All of the hard work pays off when tree farmers witness families taking pleasure in choosing a Christmas tree together.

“I enjoy seeing the people enjoy the trees, and seeing the kids have a smile on their face,” Brown said. “It’s something else, seeing the kids running all over the farm having a good time. It’s a blessing to be able to grow something to go in someone’s house, and know that God took care of that tree to put in their house and gave us the ability to maintain it and take care of it.”

Farmers also take into account the amount of trees they can wholesale to lawn and garden centers or individuals opening Christmas tree lots. Clawson said he may sell 2,000 trees during choose-and-cut, but may sell 15,000 trees wholesale.

Chuck Lieberman said Swinging Bridge Farm in Deep Gap is a small operation, and closed after selling its planned 210 trees for the season. The farm opened for choose-and-cut on Nov. 7, and was sold out three and a half weeks later.

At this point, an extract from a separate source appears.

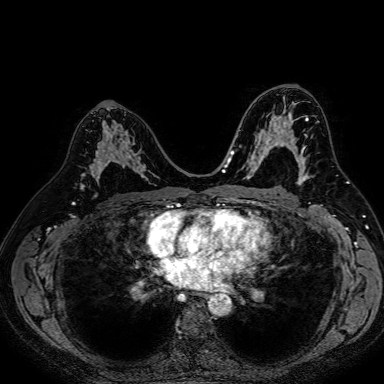
Breast MRI (dynamic contrast-enhanced), one axial slice. Slice 44 of 80 in the series (ordered by position). Dynamic contrast-enhanced series, time point 2 of 7 at this slice position (early post-contrast). 1.5 T. TE 2.6 ms, TR 5.2 ms. 2.5 mm slice thickness. 384 × 384 image matrix, field of view 340 × 340 mm. Female patient.
Structures marked on this image (semi-automatic segmentation, software-assisted and operator-edited):
- enhancing-tissue mask used for the functional tumour volume (all voxels passing the contrast-enhancement thresholds inside the analysis volume; usually the tumour): box from (x=84, y=112) to (x=146, y=183) px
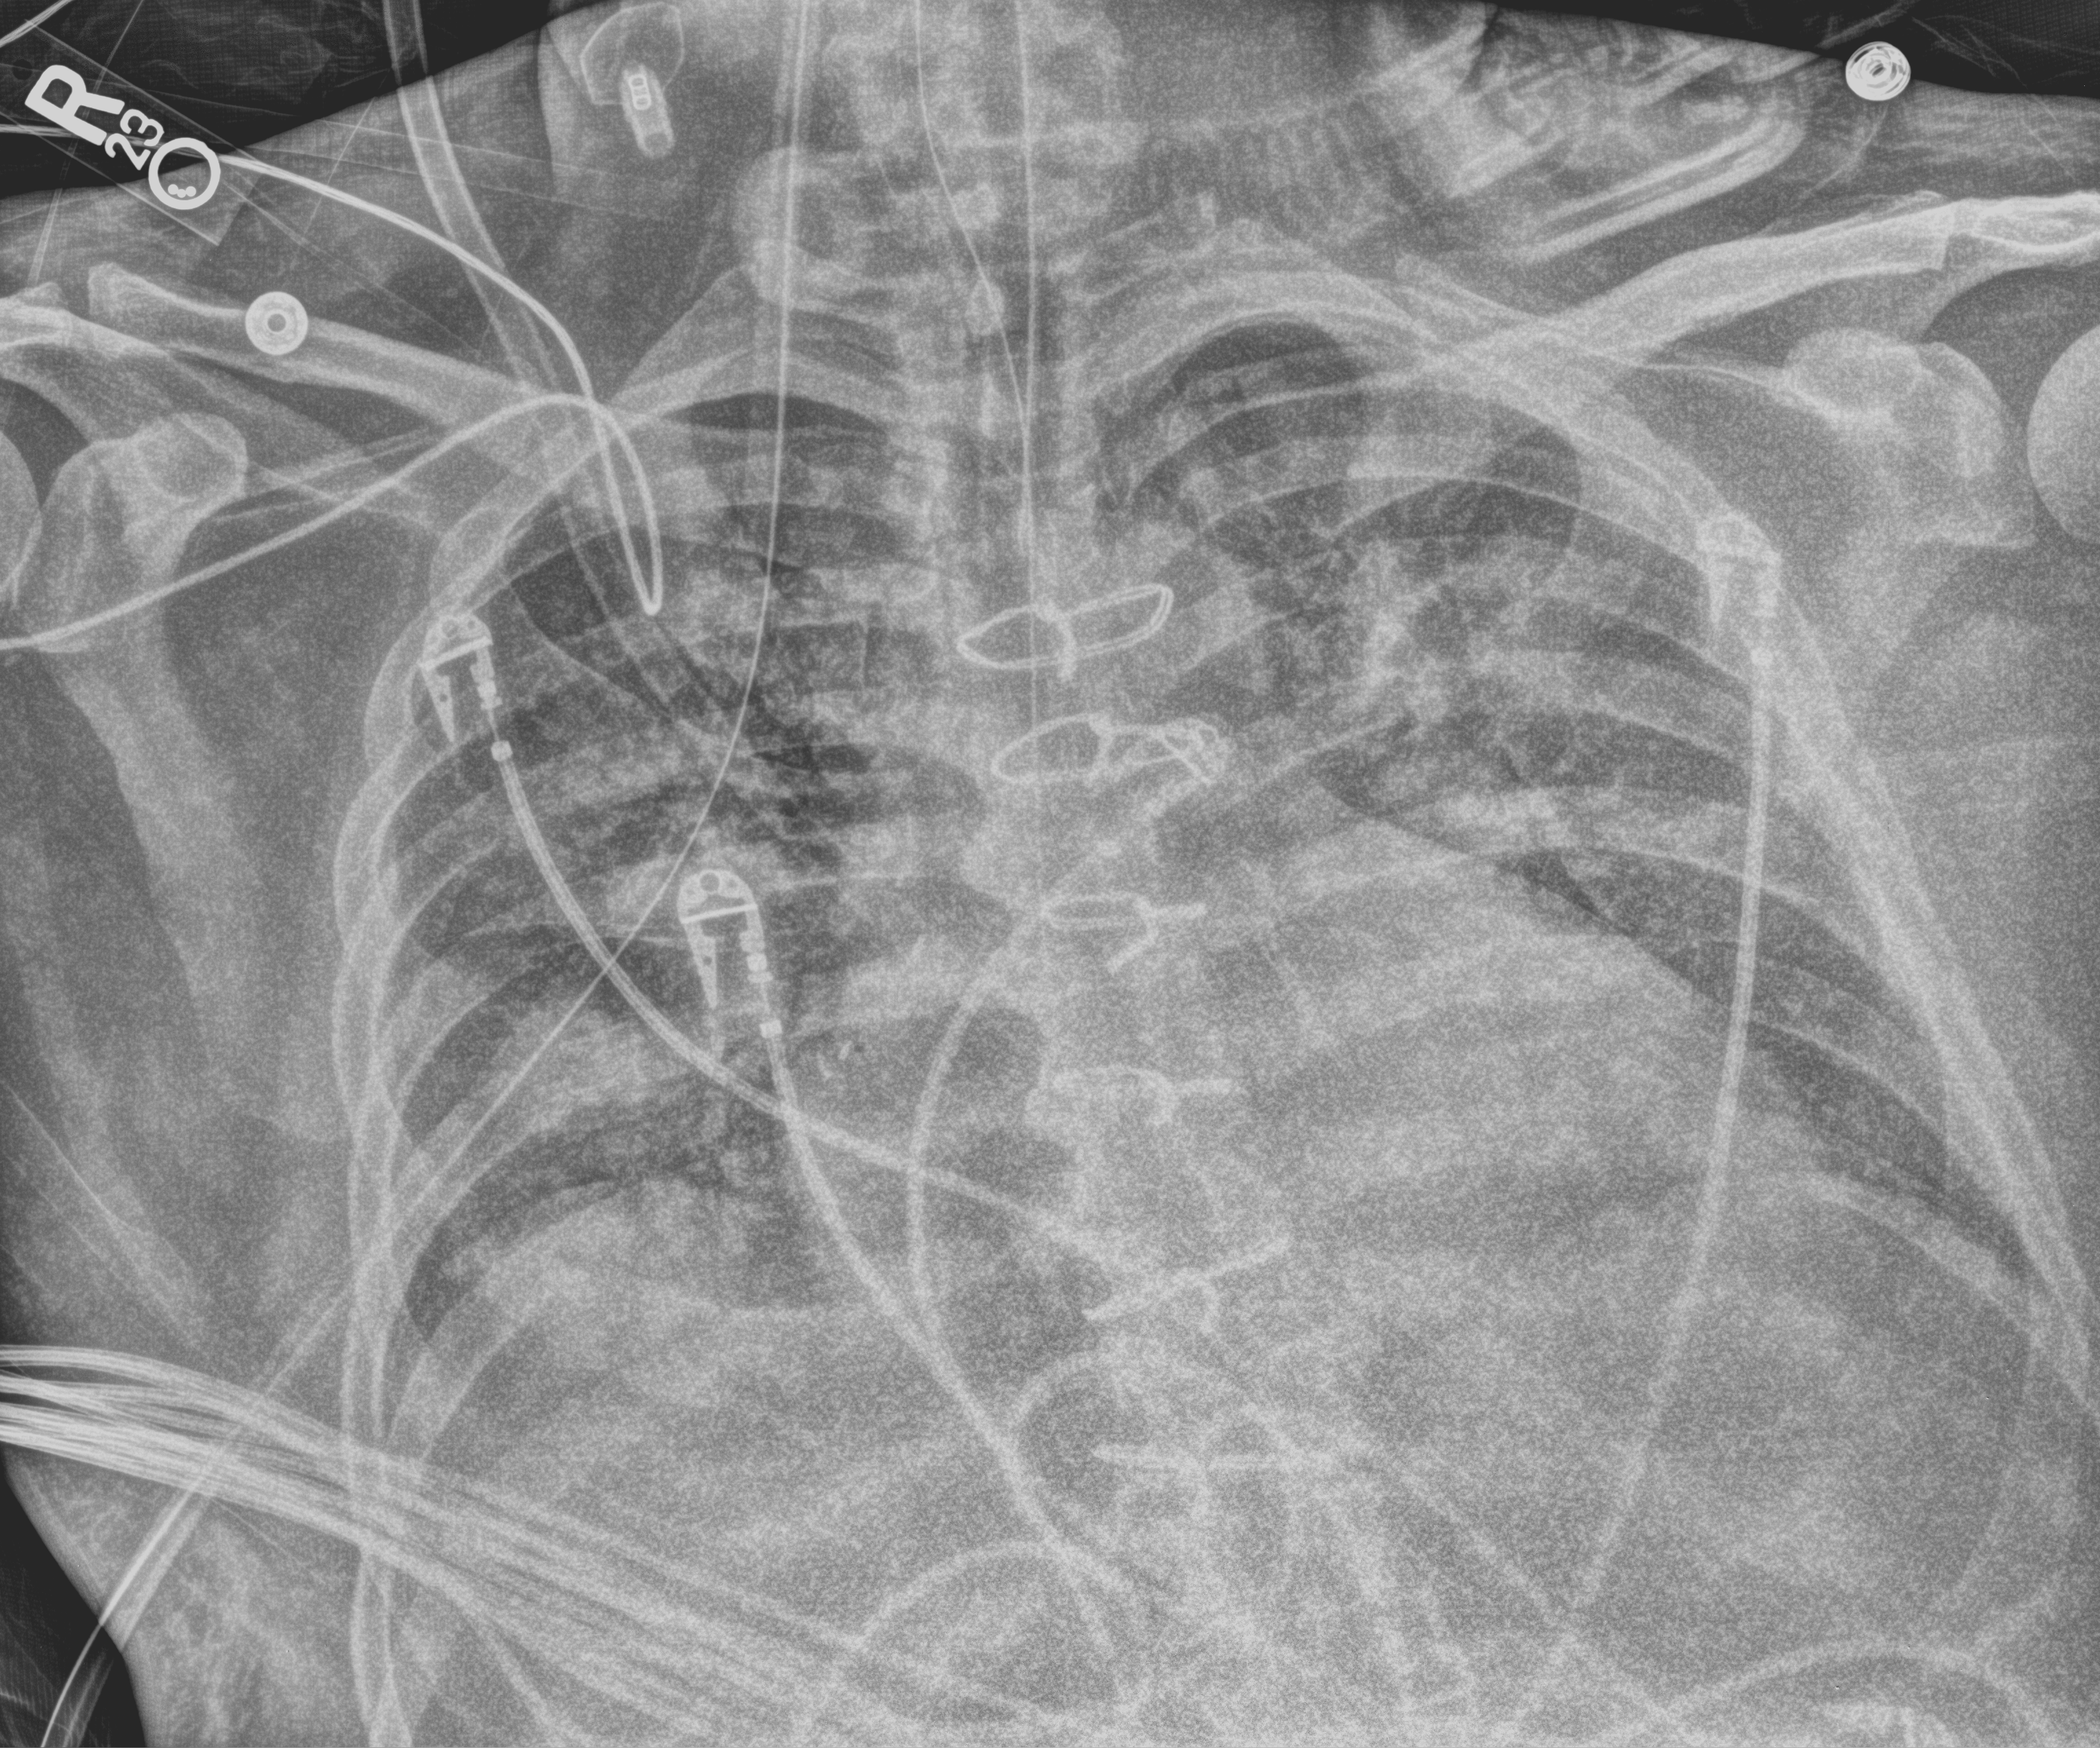
Portable chest radiograph; anteroposterior (AP) projection. Patient hospitalised with COVID-19, aged 18–59 years.
Hospital-stay facts (about this admission, not read from this image; timing relative to this image not recorded): diabetes (admission record): yes; mechanically ventilated during this hospital stay: yes.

Lieberman started Christmas tree farming in 1979, and had halted planting trees with plans to retire. He then decided to stay in the business a little while longer, and will likely be selling trees again by 2025 once his now-planted trees mature. He thanked the customers who visited the farm this year, and asked the community to be patient as the farm will open again with trees in the coming years.

Tree farms such as Clawson’s two farms — Clawson’s Choose and Cut and Panoramic View Christmas Tree Farm — are still open for the season. Clawson’s is open seven days a week and will close Dec. 20; Panoramic is open on the weekends and is planned to close Dec. 13.

Tracy Taylor said Stone Mountain Farms is open through Dec. 6 after opening a week early than originally planned due to client demand. The farm operates 14 farms for wholesale, and uses the 22-acre farm in Trade, Tenn., for choose and cut. The farm hadn’t met its quota for the amount of trees it hoped to sell as of Nov. 30. Taylor said farming and educating the public about tree farming is a passion for her and her husband, Scott. She said the two felt blessed to be tree farmers.

“It’s not the easiest job in the world, but it is a good one,” Taylor said. “Seeing how many people we can make happy makes it that much better … especially this year. It’s been an extremely tough year. We all need something to be happy about.”